Do not use with puma_worker_killer gem. Puma Auto Tune takes care of memory leaks in addition to tuning your puma workers.

How it Works: Tuning Algorithm (RAM)

Simple by default, custom for true Puma hackers. The best way to think of the tuner is to start with the different states of memory consumption Puma can be under:

  • Unused RAM: we can add a worker
  • Memory leak (too much RAM usage): we should restart a worker
  • Too much RAM usage: we can remove a worker
  • Just right: No need to scale up or down.

The algorithm will periodically get the total memory used by Puma and take action appropriately.

Memory States: Unused RAM

The memory of the smallest worker is recorded. If adding another worker does not put the total memory over the threshold then one will be added.

Memory States: Memory Leak (too much RAM usage)

When the amount of memory is more than that on the system, we assume a memory leak and restart the largest worker. This will trigger a check to determine if the result was due to a memory leak or because we have too many workers.

Memory States: Too much RAM Usage

After a worker has been restarted we will aggressively check for memory usage for a fixed period of time, default is 90 seconds(PumaAutoTune.reap_reap_duration). If memory goes over the limit, it is assumed that the cause is due to excess workers. The number of workers will be decreased by one. Puma Auto Tune will record the number of total workers that were present when we went over and set this as a new maximum worker number. After removing a process, Puma Auto Tune again checks for memory overages for the same duration and continues to decrement the number of workers until the total memory consumed is under the maximum.

Memory States: Just Right

Periodically the tuner will wake up and take note of memory usage. If it cannot scale up, and doesn't need to scale down it goes back to sleep.

Customizing the Algorithm

Here's the fun part. You can write your own algorithm using the included hook system. The default algorithm is implemented as a series of pre-defined hooks.

You can over-write one or more of the hooks to add custom behavior. To define hooks call:

PumaAutoTune.hooks(:ram) do |auto|

end

Each hook has a name and can be over-written by calling set and passing in the symbol of the hook you wish to over-write. These are the default RAM hooks:

  • :cycle
  • :reap_cycle
  • :out_of_memory
  • :under_memory
  • :add_worker
  • :remove_worker

Once you have the hook object you can use the call method to jump to other hooks.

Cycle

This is the main event loop of your program. This code will be called every PumaAutoTune.frequency seconds.
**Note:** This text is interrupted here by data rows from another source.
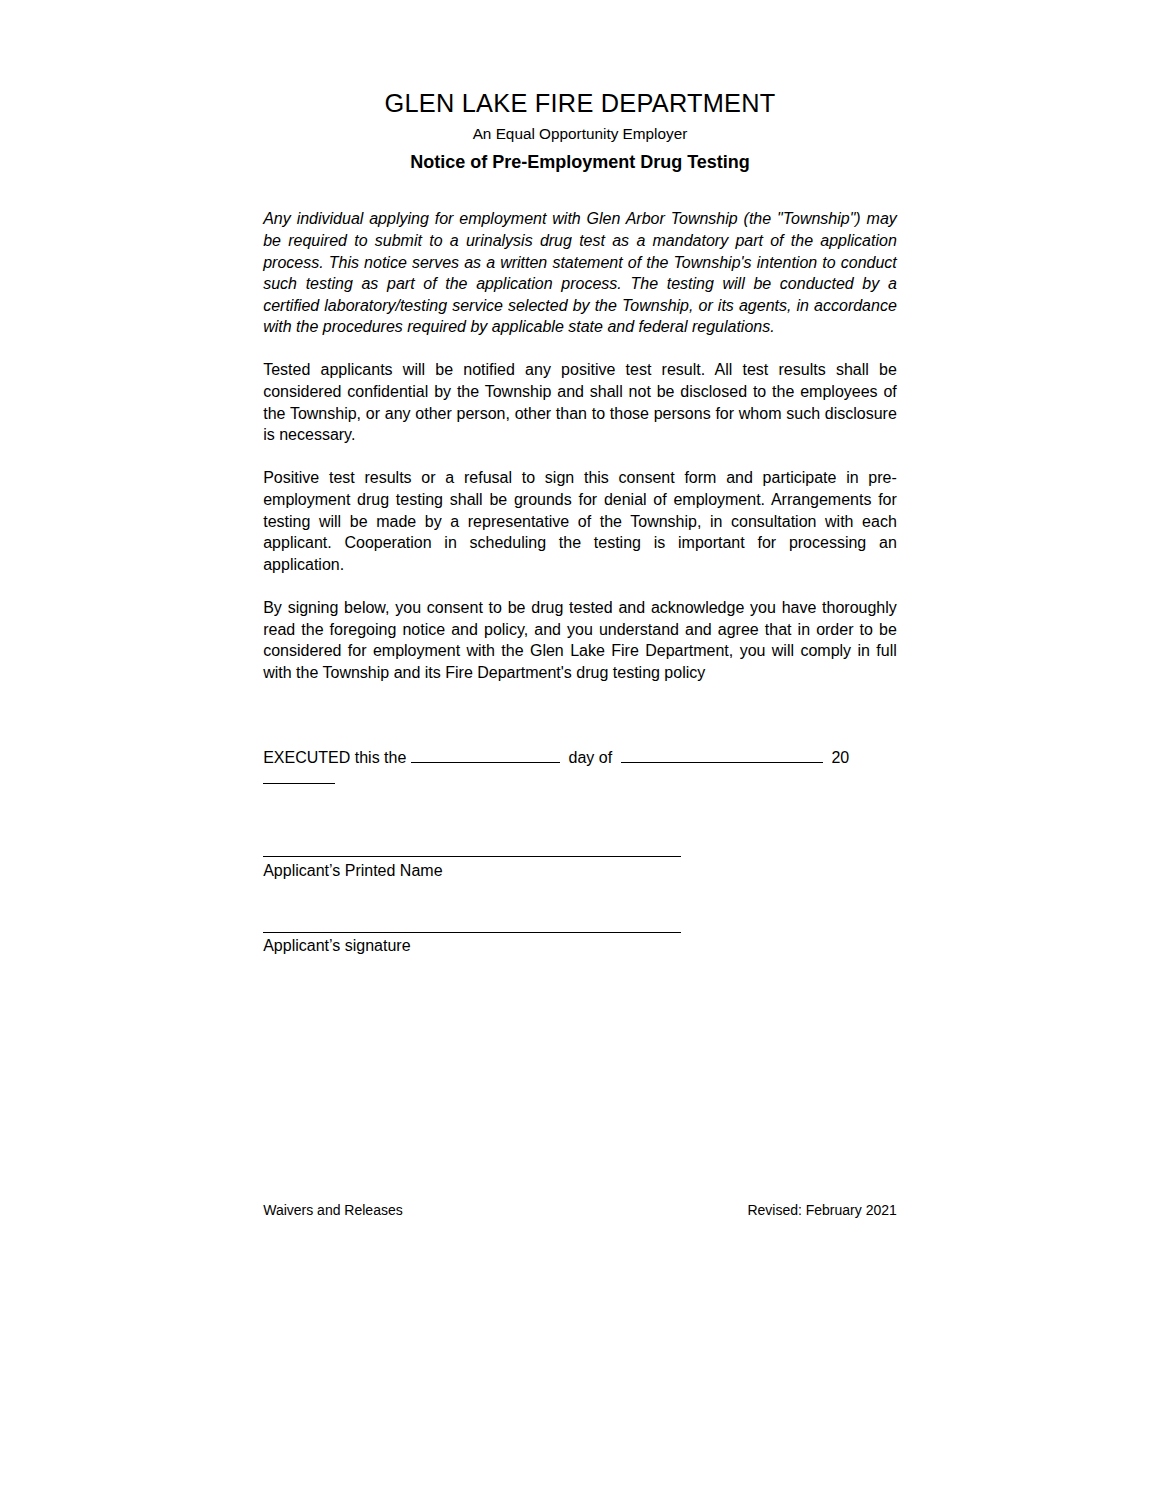GLEN LAKE FIRE DEPARTMENT
An Equal Opportunity Employer
Notice of Pre-Employment Drug Testing
Any individual applying for employment with Glen Arbor Township (the "Township") may be required to submit to a urinalysis drug test as a mandatory part of the application process. This notice serves as a written statement of the Township's intention to conduct such testing as part of the application process. The testing will be conducted by a certified laboratory/testing service selected by the Township, or its agents, in accordance with the procedures required by applicable state and federal regulations.
Tested applicants will be notified any positive test result. All test results shall be considered confidential by the Township and shall not be disclosed to the employees of the Township, or any other person, other than to those persons for whom such disclosure is necessary.
Positive test results or a refusal to sign this consent form and participate in pre-employment drug testing shall be grounds for denial of employment. Arrangements for testing will be made by a representative of the Township, in consultation with each applicant. Cooperation in scheduling the testing is important for processing an application.
By signing below, you consent to be drug tested and acknowledge you have thoroughly read the foregoing notice and policy, and you understand and agree that in order to be considered for employment with the Glen Lake Fire Department, you will comply in full with the Township and its Fire Department's drug testing policy
EXECUTED this the day of 20
Applicant’s Printed Name
Applicant’s signature
Waivers and Releases Revised: February 2021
To over-write you can do this:

PumaAutoTune.hooks(:ram) do |auto|
  auto.set(:cycle) do |memory, master, workers|
    if memory > PumaAutoTune.ram # mb
      auto.call(:out_of_memory)
    else
      auto.call(:under_memory) if memory + workers.last.memory
    end
  end
end

Reap Cycle

When you think you might run out of memory call the reap_cycle. The code in this hook will be called in a loop for PumaAutoTune.reap_duration seconds.

PumaAutoTune.hooks do |auto|
  auto.set(:reap_cycle) do |memory, master, workers|
    if memory > PumaAutoTune.ram
      auto.call(:remove_worker)
    end
  end
end

Add Worker

Bumps up the worker size by one.

PumaAutoTune.hooks do |auto|
  auto.set(:add_worker) do |memory, master, workers|
    auto.log "Cluster too small. Resizing to add one more worker"
    master.add_worker
    auto.call(:reap_cycle)
  end
end

Here we're calling :reap_cycle just in case we accidentally went over our memory limit after the increase.

Remove Worker

Removes a worker. When remove_worker is called it will automatically set PumaAutoTune.max_workers to be one less than the current number of workers.

PumaAutoTune.hooks do |hook|
  auto.set(:remove_worker) do |memory, master, workers|
    auto.log "Cluster too large. Resizing to remove one worker"
    master.remove_worker
    auto.call(:reap_cycle)
  end
end

In case removing one worker wasn't enough we call reap_cycle again. Once a worker has been flagged with restart it will report zero RAM usage even if it has not completely terminated.